Additional layers (choose 1–2+)

  • Weather data — NOAA, Open-Meteo API, or other public APIs
  • 311 Service Requests — NYC Open Data Portal
  • Traffic volume, accidents, or speed data
  • Public transportation, bike sharing (CitiBike), or parking data
  • Neighborhood demographics or land use
  • Spatial data — borough boundaries, taxi zones, street networks

🗺️ What your project should include

  1. Data import and integration
    • Combine at least two independent datasets (e.g. taxi + weather, or taxi + 311 complaints).
    • Use advanced import tools (arrow, duckdb, polars, or API access).
  2. Data transformation and exploration
    • Clean and summarize data.
    • Use dplyr, sf, or polars for efficient manipulation.
  3. Spatial or temporal visualization
    • Create at least one map or time series plot.
    • Use ggplot2, sf, or leaflet.
  4. Insights and recommendations
    • Describe findings clearly.
    • Propose 1–2 potential solutions, policies, or improvements for the city.
  5. Reproducibility and storytelling
    • Document your process in a Quarto report.
    • Include code, figures, and narrative in a cohesive story.

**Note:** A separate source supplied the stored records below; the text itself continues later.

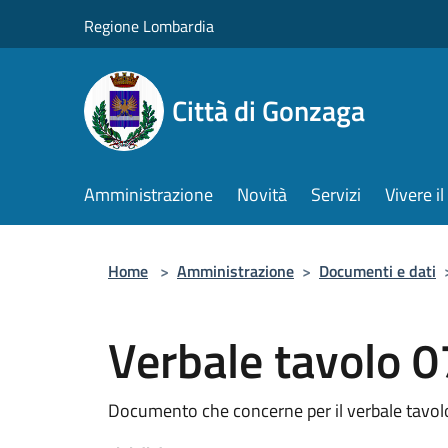
Salta al contenuto principale
Regione Lombardia
Città di Gonzaga
Amministrazione
Novità
Servizi
Vivere 
Home
>
Amministrazione
>
Documenti e dati
Verbale tavolo 
Documento che concerne per il verbale tavol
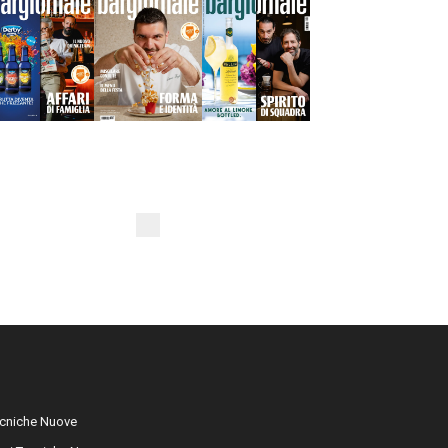
cniche Nuove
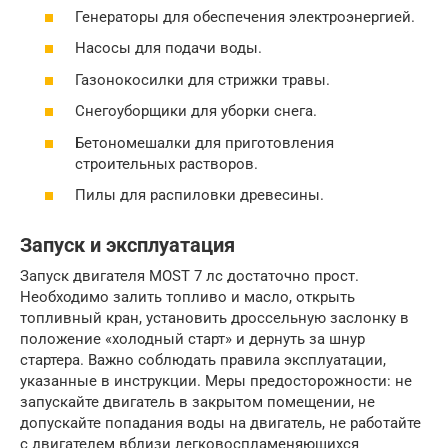
Генераторы для обеспечения электроэнергией.
Насосы для подачи воды.
Газонокосилки для стрижки травы.
Снегоуборщики для уборки снега.
Бетономешалки для приготовления
строительных растворов.
Пилы для распиловки древесины.
Запуск и эксплуатация
Запуск двигателя MOST 7 лс достаточно прост.
Необходимо залить топливо и масло, открыть
топливный кран, установить дроссельную заслонку в
положение «холодный старт» и дернуть за шнур
стартера. Важно соблюдать правила эксплуатации,
указанные в инструкции. Меры предосторожности: не
запускайте двигатель в закрытом помещении, не
допускайте попадания воды на двигатель, не работайте
с двигателем вблизи легковоспламеняющихся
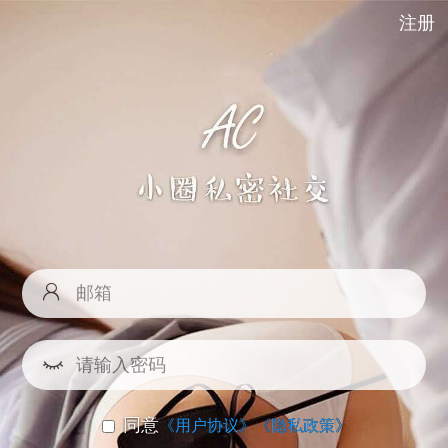
注册
同意
《用户协议》
《隐私政策》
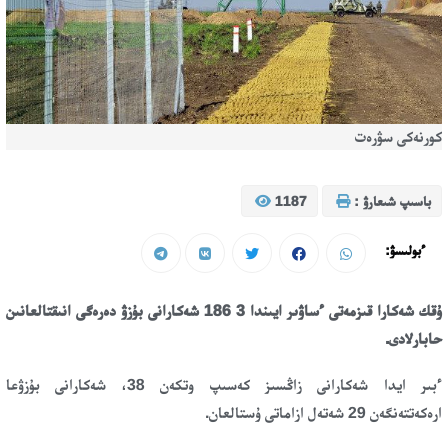
كورنەكى سۋرەت
باسىپ شىعارۋ :
1187
ءبولىسۋ:
ۇقك شەكارا قىزمەتى ءساۋىر ايىندا 3 186 شەكارانى بۇزۋ دەرەگى انىقتالعانىن
حابارلادى.
ءبىر ايدا شەكارانى زاڭسىز كەسىپ وتكەن 38، شەكارانى بۇزۋعا
ارەكەتتەنگەن 29 شەتەل ازاماتى ۇستالعان.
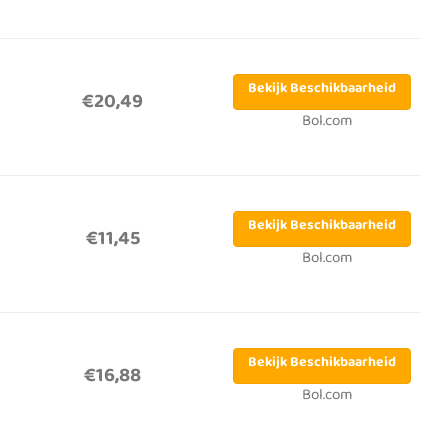
Bekijk Beschikbaarheid
€20,49
Bol.com
Bekijk Beschikbaarheid
€11,45
Bol.com
Bekijk Beschikbaarheid
€16,88
Bol.com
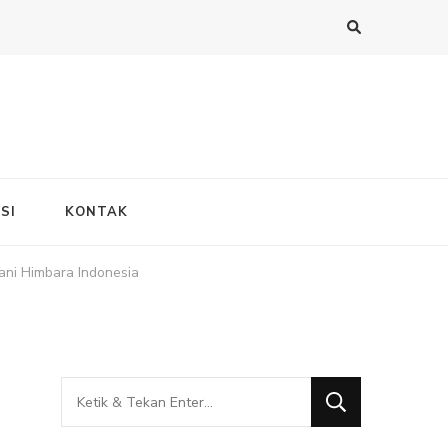
SI
KONTAK
ani Himbara Indonesia
Mencari
Sesuatu?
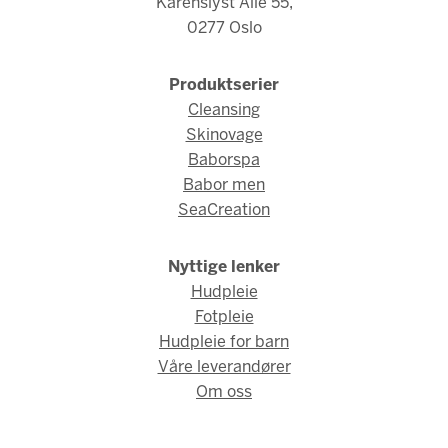
Karenslyst Allé 55,
0277 Oslo
Produktserier
Cleansing
Skinovage
Baborspa
Babor men
SeaCreation
Nyttige lenker
Hudpleie
Fotpleie
Hudpleie for barn
Våre leverandører
Om oss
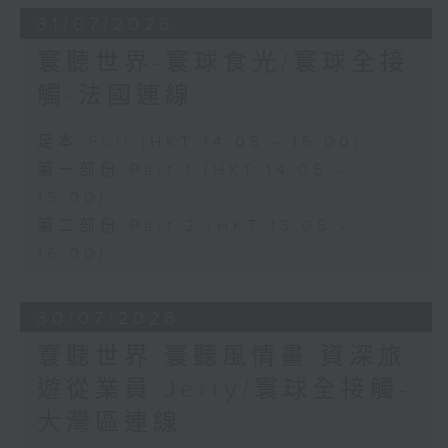
31/07/2026
寰聽世界-寰球食光/寰球全接
觸-法國連線
足本 Full (HKT 14:05 - 16:00)
第一部份 Part 1 (HKT 14:05 -
15:00)
第二部份 Part 2 (HKT 15:05 -
16:00)
30/07/2026
寰聽世界 寰聽風情畫 資深旅
遊從業員 Jerry/寰球全接觸-
大灣區連線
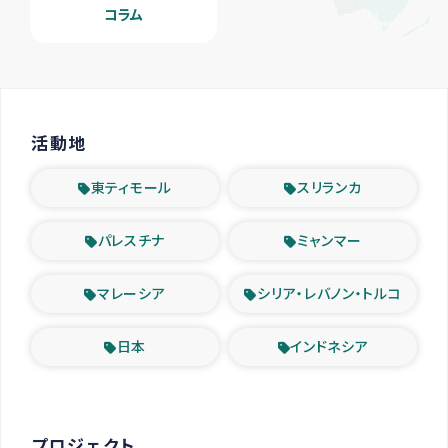
コラム
活動地
東ティモール
スリランカ
パレスチナ
ミャンマー
マレーシア
シリア・レバノン・トルコ
日本
インドネシア
プロジェクト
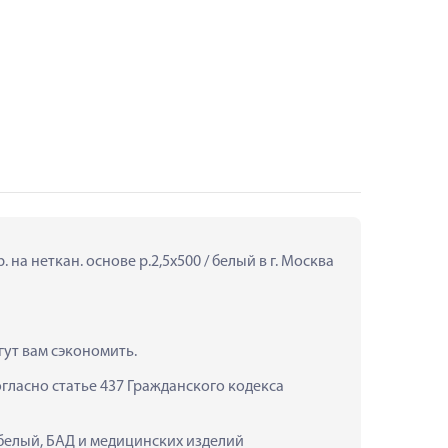
а неткан. основе р.2,5х500 / белый в г. Москва 
гут вам сэкономить.
ласно статье 437 Гражданского кодекса 
 белый, БАД и медицинских изделий 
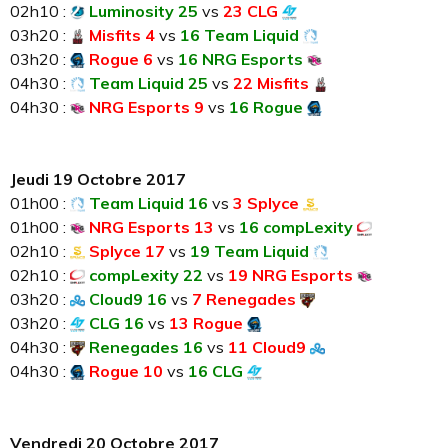
02h10 :
Luminosity 25
vs
23 CLG
03h20 :
Misfits 4
vs
16 Team Liquid
03h20 :
Rogue 6
vs
16 NRG Esports
04h30 :
Team Liquid 25
vs
22 Misfits
04h30 :
NRG Esports 9
vs
16 Rogue
Jeudi 19 Octobre 2017
01h00 :
Team Liquid 16
vs
3 Splyce
01h00 :
NRG Esports 13
vs
16 compLexity
02h10 :
Splyce 17
vs
19 Team Liquid
02h10 :
compLexity 22
vs
19 NRG Esports
03h20 :
Cloud9 16
vs
7 Renegades
03h20 :
CLG 16
vs
13 Rogue
04h30 :
Renegades 16
vs
11 Cloud9
04h30 :
Rogue 10
vs
16 CLG
Vendredi 20 Octobre 2017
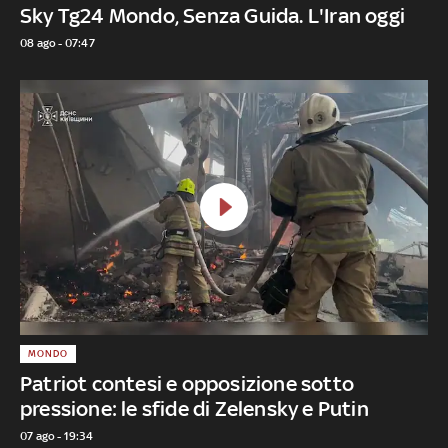
Sky Tg24 Mondo, Senza Guida. L'Iran oggi
08 ago - 07:47
MONDO
Patriot contesi e opposizione sotto
pressione: le sfide di Zelensky e Putin
07 ago - 19:34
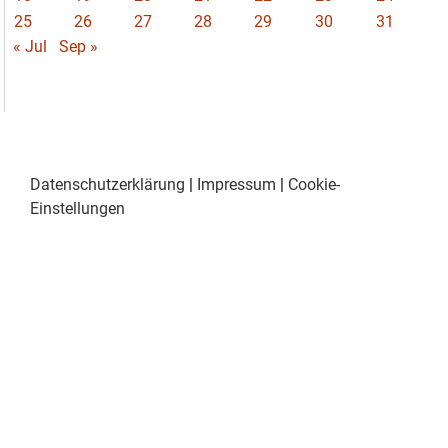
25
26
27
28
29
30
31
« Jul
Sep »
Datenschutzerklärung
|
Impressum
|
Cookie-
Einstellungen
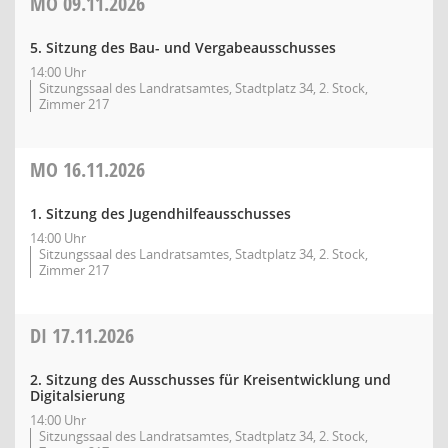
MO
09.11.2026
5. Sitzung des Bau- und Vergabeausschusses
14:00 Uhr
Sitzungssaal des Landratsamtes, Stadtplatz 34, 2. Stock,
Zimmer 217
MO
16.11.2026
1. Sitzung des Jugendhilfeausschusses
14:00 Uhr
Sitzungssaal des Landratsamtes, Stadtplatz 34, 2. Stock,
Zimmer 217
DI
17.11.2026
2. Sitzung des Ausschusses für Kreisentwicklung und
Digitalsierung
14:00 Uhr
Sitzungssaal des Landratsamtes, Stadtplatz 34, 2. Stock,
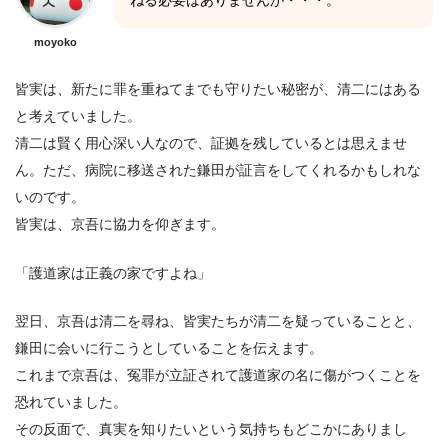
ねる必要はありませんが・・・。
moyoko
皆実は、新たに罪を重ねてまでも守りたい秘密が、清二にはある
と考えていました。
清二は賢く用心深い人なので、証拠を残しているとは思えませ
ん。ただ、病院に移送された鎌田が証言をしてくれるかもしれな
いのです。
皆実は、京吾に協力を仰ぎます。
「護道家は正義の家ですよね」
翌日、京吾は清二を尋ね、皆実たちが清二を疑っていることと、
鎌田に会いに行こうとしていることを伝えます。
これまで京吾は、冤罪が立証されて護道家の名に傷がつくことを
恐れていました。
その反面で、真実を知りたいという気持ちもどこかにありまし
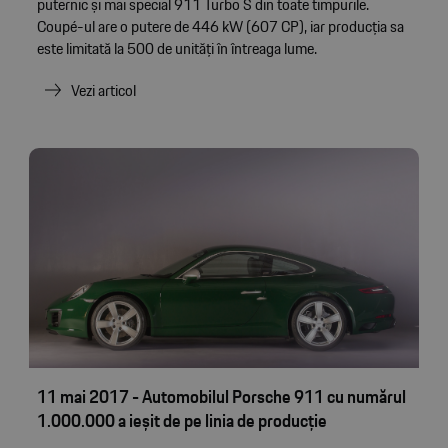
puternic și mai special 911 Turbo S din toate timpurile.
Coupé-ul are o putere de 446 kW (607 CP), iar producția sa
este limitată la 500 de unități în întreaga lume.
Vezi articol
11 mai 2017 - Automobilul Porsche 911 cu numărul
1.000.000 a ieșit de pe linia de producție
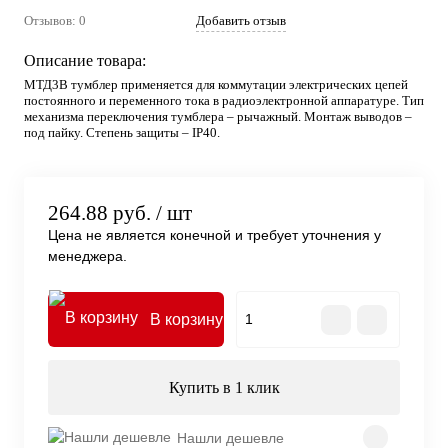
Отзывов: 0
Добавить отзыв
Описание товара:
МТД3В тумблер применяется для коммутации электрических цепей
постоянного и переменного тока в радиоэлектронной аппаратуре. Тип
механизма переключения тумблера – рычажный. Монтаж выводов –
под пайку. Степень защиты – IP40.
264.88 руб.
/ шт
Цена не является конечной и требует уточнения у
менеджера.
В корзину
Купить в 1 клик
Нашли дешевле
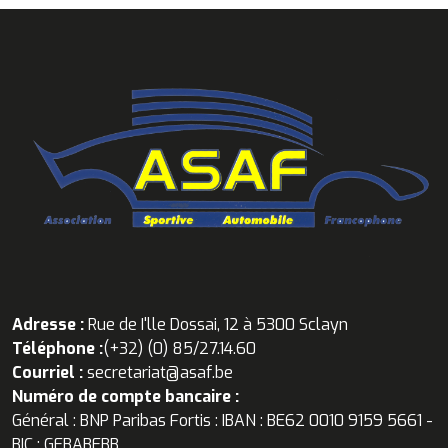
Adresse :
Rue de I'lle Dossai, 12 à 5300 Sclayn
Téléphone :
(+32) (0) 85/27.14.60
Courriel :
secretariat@asaf.be
Numéro de compte bancaire :
Général : BNP Paribas Fortis : IBAN : BE62 0010 9159 5661 -
BIC : GEBABEBB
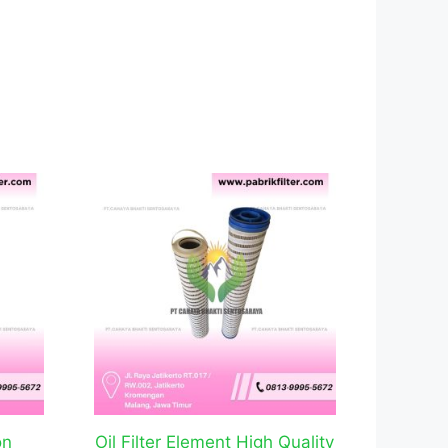
on
Oil Filter Element High Quality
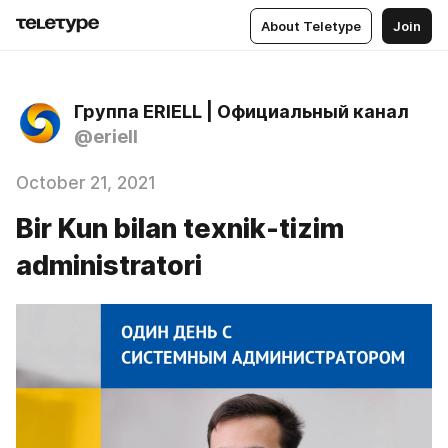
About Teletype
Join
Группа ERIELL | Официальный канал
@eriell
October 21, 2021
Bir Kun bilan texnik-tizim
administratori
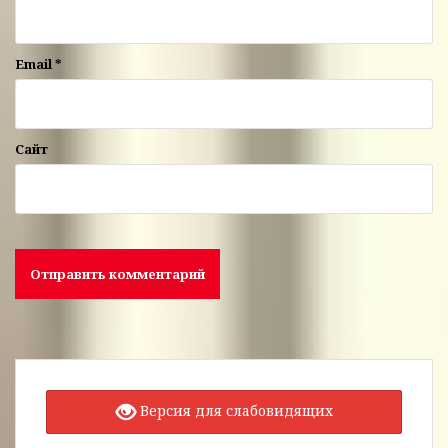
Email
*
Сайт
Версия для слабовидящих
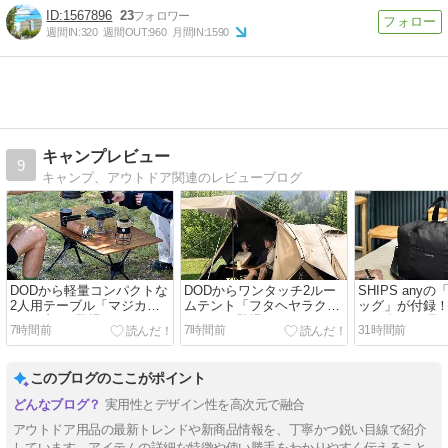
1567896
23
週間IN:
320
週間OUT:
960
月間IN:
1590
キャンプレビュー
9
キャンプ、アウトドア関連のレビューブログ
DODから軽量コンパクトな
DODからワンタッチ2ルー
SHIPS any
2人用テーブル「マジカル
ムテント「フタヘヤラクダ
ッグ」が付録！M
テーブル」登場
テント」登場
2026年10月号
7時間前
7時間前
31時間前
このブログのここがポイント
実用性とデザイン性を高次元で融合
アウトドア用品の最新トレンドや新商品情報を、丁寧かつ鋭い目線で紹介
しています。アイテムの詳細な特徴や使い勝手をわかりやすく伝えること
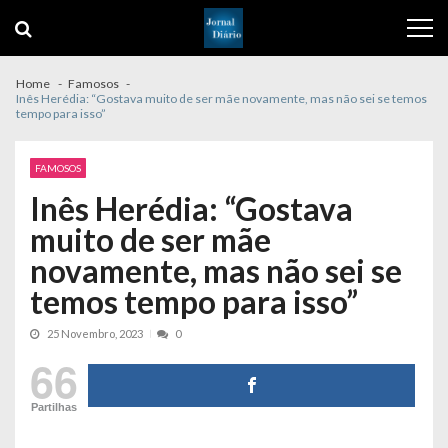
Skip
Skip
to
to
navigation
content
Home
Famosos
Inês Herédia: “Gostava muito de ser mãe novamente, mas não sei se temos
tempo para isso”
FAMOSOS
Inês Herédia: “Gostava
muito de ser mãe
novamente, mas não sei se
temos tempo para isso”
25 Novembro, 2023
0
66
Partilhas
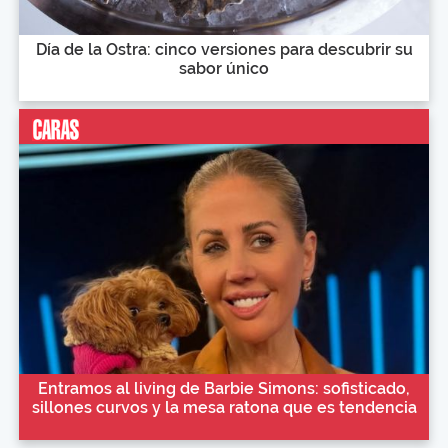
Día de la Ostra: cinco versiones para descubrir su
sabor único
Entramos al living de Barbie Simons: sofisticado,
sillones curvos y la mesa ratona que es tendencia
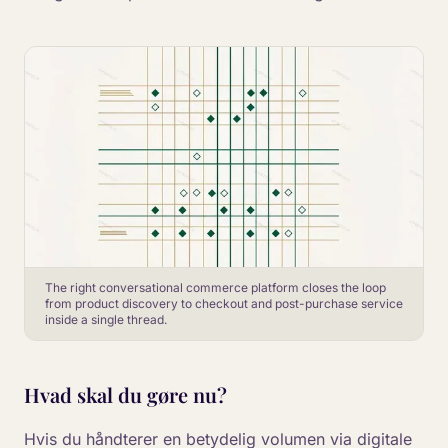
The right conversational commerce platform closes the loop
from product discovery to checkout and post-purchase service
inside a single thread.
Hvad skal du gøre nu?
Hvis du håndterer en betydelig volumen via digitale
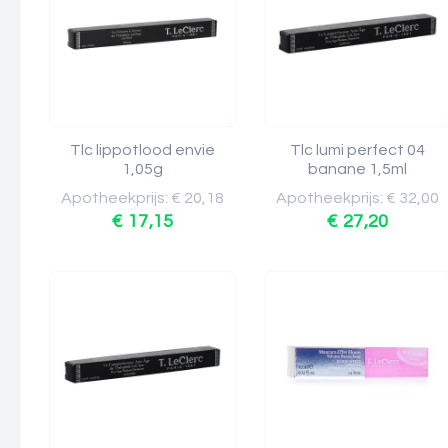
Tlc lippotlood envie
Tlc lumi perfect 04
1,05g
banane 1,5ml
Apotheekprijs: € 20,18
Apotheekprijs: € 32,00
€ 17,15
€ 27,20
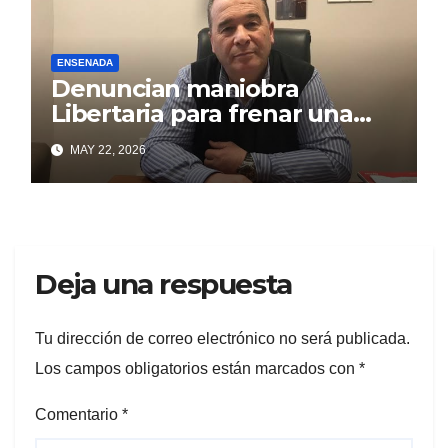
ENSENADA
Denuncian maniobra
Libertaria para frenar una
obra que beneficia a los
MAY 22, 2026
puntalarenses
Deja una respuesta
Tu dirección de correo electrónico no será publicada.
Los campos obligatorios están marcados con
*
Comentario
*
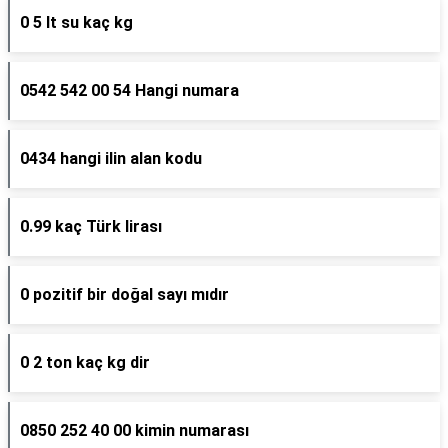
0 5 lt su kaç kg
0542 542 00 54 Hangi numara
0434 hangi ilin alan kodu
0.99 kaç Türk lirası
0 pozitif bir doğal sayı mıdır
0 2 ton kaç kg dir
0850 252 40 00 kimin numarası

🌟 Examples of possible directions

  • 🕒 Mobility efficiency: “How do traffic jams and weather affect trip duration?”
  • 💰 Economic behavior: “Which neighborhoods have the highest average tips and why?”
  • 🧭 Accessibility: “Where are the underserved zones with poor transport connectivity?”
  • 🌳 Sustainability: “How can the city optimize taxi demand to reduce CO₂ emissions?”
  • 🧹 Urban services: “Are 311 complaints correlated with low taxi activity or certain areas?”
  • 🗺️ Safety: “Mapping taxi accident locations and suggesting safer routes.”

📤 Submission

Each team must submit:

  1. A Quarto project (one .qmd or multi-file report) including:
    • Introduction: research question and motivation.
    • Data import and cleaning process.
    • Analysis, visualization, and interpretation.
    • Policy or design recommendations.
  2. A short presentation (5–7 minutes) during the hackathon session:
    • Tell your story visually.
    • Focus on key insights and proposed solutions.
  3. Link to your published Quarto report (on Quarto Pub or GitHub Pages).

🧭 Final note

This project is your opportunity to think like data scientists working for a city — where code meets impact. Be bold, creative, and analytical. Surprise us with something the data hides!